The entries follow. Copy every line in which "positivity" appears.

'''

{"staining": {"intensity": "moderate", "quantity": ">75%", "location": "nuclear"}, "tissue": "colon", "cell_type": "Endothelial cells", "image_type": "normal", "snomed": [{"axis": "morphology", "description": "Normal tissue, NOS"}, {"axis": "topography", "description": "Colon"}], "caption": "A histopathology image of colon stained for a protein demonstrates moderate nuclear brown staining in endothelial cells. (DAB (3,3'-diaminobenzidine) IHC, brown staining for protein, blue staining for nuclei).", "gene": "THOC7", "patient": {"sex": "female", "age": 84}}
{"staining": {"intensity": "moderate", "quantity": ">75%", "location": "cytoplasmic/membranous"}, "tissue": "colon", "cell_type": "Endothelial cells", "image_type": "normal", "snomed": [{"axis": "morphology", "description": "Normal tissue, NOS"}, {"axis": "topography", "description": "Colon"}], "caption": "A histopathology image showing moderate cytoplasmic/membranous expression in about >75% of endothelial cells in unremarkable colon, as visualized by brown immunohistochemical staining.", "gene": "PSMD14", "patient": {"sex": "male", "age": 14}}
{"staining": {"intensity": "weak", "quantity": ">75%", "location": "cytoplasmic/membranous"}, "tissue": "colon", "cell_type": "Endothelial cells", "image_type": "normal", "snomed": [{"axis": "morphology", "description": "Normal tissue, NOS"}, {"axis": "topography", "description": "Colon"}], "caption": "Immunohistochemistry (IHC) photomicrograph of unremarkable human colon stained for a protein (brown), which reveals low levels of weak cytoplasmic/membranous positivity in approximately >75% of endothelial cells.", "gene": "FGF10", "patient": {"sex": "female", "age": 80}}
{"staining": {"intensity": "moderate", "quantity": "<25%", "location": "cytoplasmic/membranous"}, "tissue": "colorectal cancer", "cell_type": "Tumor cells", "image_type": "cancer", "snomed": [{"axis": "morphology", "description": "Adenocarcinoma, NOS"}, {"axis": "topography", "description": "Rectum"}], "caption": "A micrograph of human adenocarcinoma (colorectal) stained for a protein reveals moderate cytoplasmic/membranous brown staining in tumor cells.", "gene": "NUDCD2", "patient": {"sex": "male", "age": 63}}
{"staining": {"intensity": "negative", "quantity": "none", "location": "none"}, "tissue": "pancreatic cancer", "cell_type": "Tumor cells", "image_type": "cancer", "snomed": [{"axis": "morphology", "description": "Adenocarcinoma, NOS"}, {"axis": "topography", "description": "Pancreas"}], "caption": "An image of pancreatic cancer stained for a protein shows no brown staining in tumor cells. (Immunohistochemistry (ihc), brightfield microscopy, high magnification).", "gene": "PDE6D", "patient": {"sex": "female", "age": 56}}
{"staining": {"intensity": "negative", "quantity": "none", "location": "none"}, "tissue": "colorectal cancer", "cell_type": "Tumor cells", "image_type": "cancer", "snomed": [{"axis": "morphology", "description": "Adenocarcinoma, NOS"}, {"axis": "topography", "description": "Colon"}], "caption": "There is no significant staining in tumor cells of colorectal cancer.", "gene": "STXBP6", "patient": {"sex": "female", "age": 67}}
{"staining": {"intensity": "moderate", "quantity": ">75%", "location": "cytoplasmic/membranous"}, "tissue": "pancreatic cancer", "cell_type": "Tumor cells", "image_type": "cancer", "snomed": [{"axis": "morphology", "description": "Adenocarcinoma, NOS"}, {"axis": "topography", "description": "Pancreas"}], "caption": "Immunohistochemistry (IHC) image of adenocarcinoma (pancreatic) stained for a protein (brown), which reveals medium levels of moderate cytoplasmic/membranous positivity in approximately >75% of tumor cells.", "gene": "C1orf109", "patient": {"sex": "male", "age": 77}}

'''

_Worked solution:_
{"staining": {"intensity": "weak", "quantity": ">75%", "location": "cytoplasmic/membranous"}, "tissue": "colon", "cell_type": "Endothelial cells", "image_type": "normal", "snomed": [{"axis": "morphology", "description": "Normal tissue, NOS"}, {"axis": "topography", "description": "Colon"}], "caption": "Immunohistochemistry (IHC) photomicrograph of unremarkable human colon stained for a protein (brown), which reveals low levels of weak cytoplasmic/membranous positivity in approximately >75% of endothelial cells.", "gene": "FGF10", "patient": {"sex": "female", "age": 80}}
{"staining": {"intensity": "moderate", "quantity": ">75%", "location": "cytoplasmic/membranous"}, "tissue": "pancreatic cancer", "cell_type": "Tumor cells", "image_type": "cancer", "snomed": [{"axis": "morphology", "description": "Adenocarcinoma, NOS"}, {"axis": "topography", "description": "Pancreas"}], "caption": "Immunohistochemistry (IHC) image of adenocarcinoma (pancreatic) stained for a protein (brown), which reveals medium levels of moderate cytoplasmic/membranous positivity in approximately >75% of tumor cells.", "gene": "C1orf109", "patient": {"sex": "male", "age": 77}}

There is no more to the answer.